- [PROBLEM DESCRIPTION]: Your answer should consist of every line in the records that holds "cookies".

- [INPUT]:
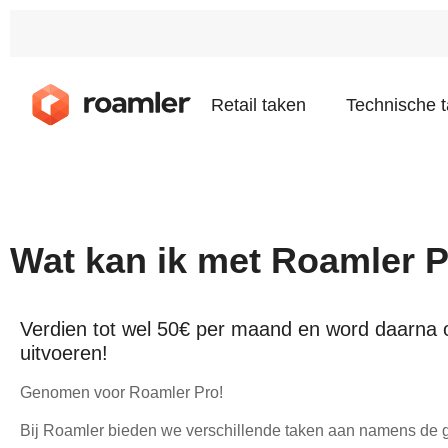
Retail taken
Technische 
Wat kan ik met Roamler 
Verdien tot wel 50€ per maand en word daarna o
uitvoeren!
Genomen voor Roamler Pro!
Bij Roamler bieden we verschillende taken aan namens de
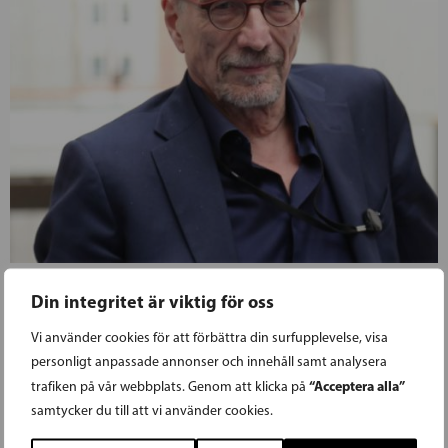
26.03.2019
Din integritet är viktig för oss
Vi använder cookies för att förbättra din surfupplevelse, visa
TORVALDS RÖSTADE NEJ TILL
personligt anpassade annonser och innehåll samt analysera
UPPHOVSDIREKTIVET: FÖRSLAGET ÄR
“Acceptera alla”
trafiken på vår webbplats. Genom att klicka på
samtycker du till att vi använder cookies.
DÅLIGT OCH OBALANSERAT!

- [SOLUTION FOR THIS PROBLEM]:
Vi använder cookies för att förbättra din surfupplevelse, visa
samtycker du till att vi använder cookies.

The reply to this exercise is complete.